There are a few minor superpowers that one gains by walking long enough through the woods.
Your sense of smell will sharpen. You will be able to tell which approaching hikers are only out for the day: they will smell like Bath & Body Works, Irish Spring, cologne, and/or dryer sheets. You will be able to smell a campfire (or even what’s cooking on it) a mile away–just remember, it might be someone’s backyard barbeque, far off the trail, that you will never reach. There is one exception to your new supernose, however, which is both a blessing and a curse: you won’t usually be able to smell yourself. You might forget this until you go into a fine dining establishment in a nice little town and catch people with vinegary expressions backing away from you.
You will rarely fall. But you will stumble every day. You will make inadvisable foot placements, neglect to notice a sharp rock or root, flail your arms and grasp for balance. I’ve fallen fewer than five times out here, and most involved mud, ice, or snow (the last of which is best: cushioned and non-staining). Your most embarrassing slips, however, will be in town. You will stride mile after mile through difficult terrain all day, then arrive in town and trip up the front steps of some well-populated establishment. Passerby will wonder how the hell you made it to New Hampshire from Georgia if you can’t even climb stairs.
(This is one of J’s photos, and bears no relation to anything in this post. It’s just cool.)
You will develop knowledge that is completely inapplicable in the “real” world, but that is indispensable in the woods. Such as: if the temperature is going to be near freezing overnight, loosen your shoelaces and tuck your shoes inside your tent, where they will stay a few degrees warmer thanks to your body heat. Otherwise, you will be unable to put them in the morning. The laces will stick straight out like Pippi Longstocking’s braids, and you will have to boil water to thaw your shoes… which means you have to get your stove out in your stocking feet on frozen ground.

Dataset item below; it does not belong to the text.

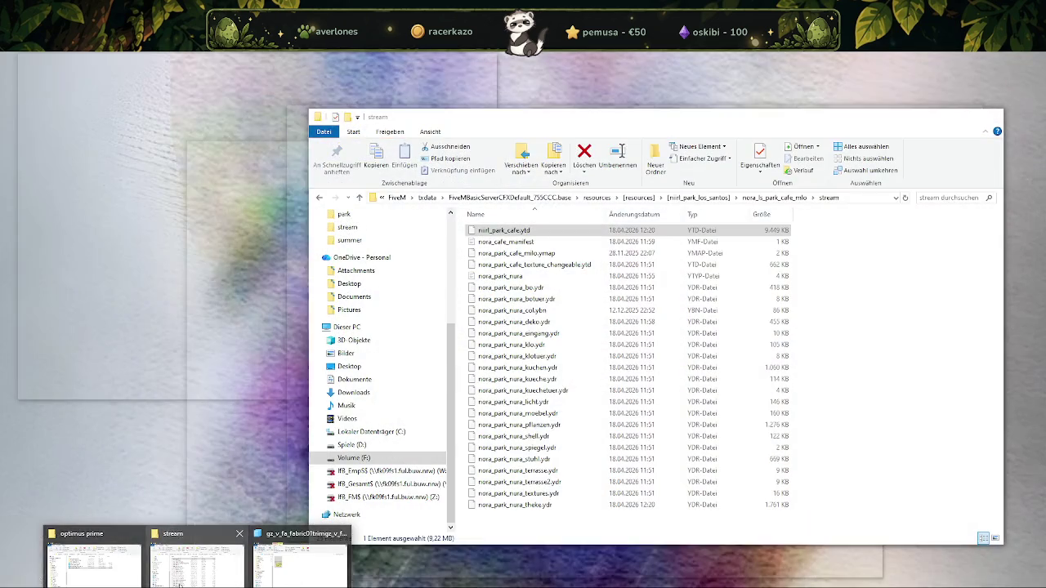
Copy the rebuilt nirl_park_cafe.ytd into the stream folder, replacing the existing file
left_click(196, 563)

You will be able to tell when you are the first person to use a trail on any given day, and where another person ahead of you began their trek that morning. How? Through dozens of invisible spiderwebs you will break each mile until another person has taken up the honor. It’s like winning several hundred tiny marathons daily, except the ribbons don’t gracefully fly free as you stretch your arms in the air triumphantly–they cling around you, tickling, and occasionally deliver a small, frightened spider somewhere on your person.
You will develop amazing, giant, slightly revolting leg muscles. However, your arm muscles will wither away, and if you ever did ab work, the benefits of it will disappear. It is the superpower of the T. Rex training plan.
Finally, you will become friends with the plants and animals. Over the months, my wildlife sighting list has grown dramatically. There are still many creatures in the woods that you will not know, but every time you recognize a maidenhair fern, a wild rose, or a chattering chipmunk, you will greet it, and feel more at home.
PS. Here’s what you might look like once you gain these special powers:
Yeah, yeah, but I can explain: it was cold out, hence the rain chaps, the hoodie, and the gloves… but it was sunny, so I had to wear the ballcap backwards so I could get maximum Vitamin D. See?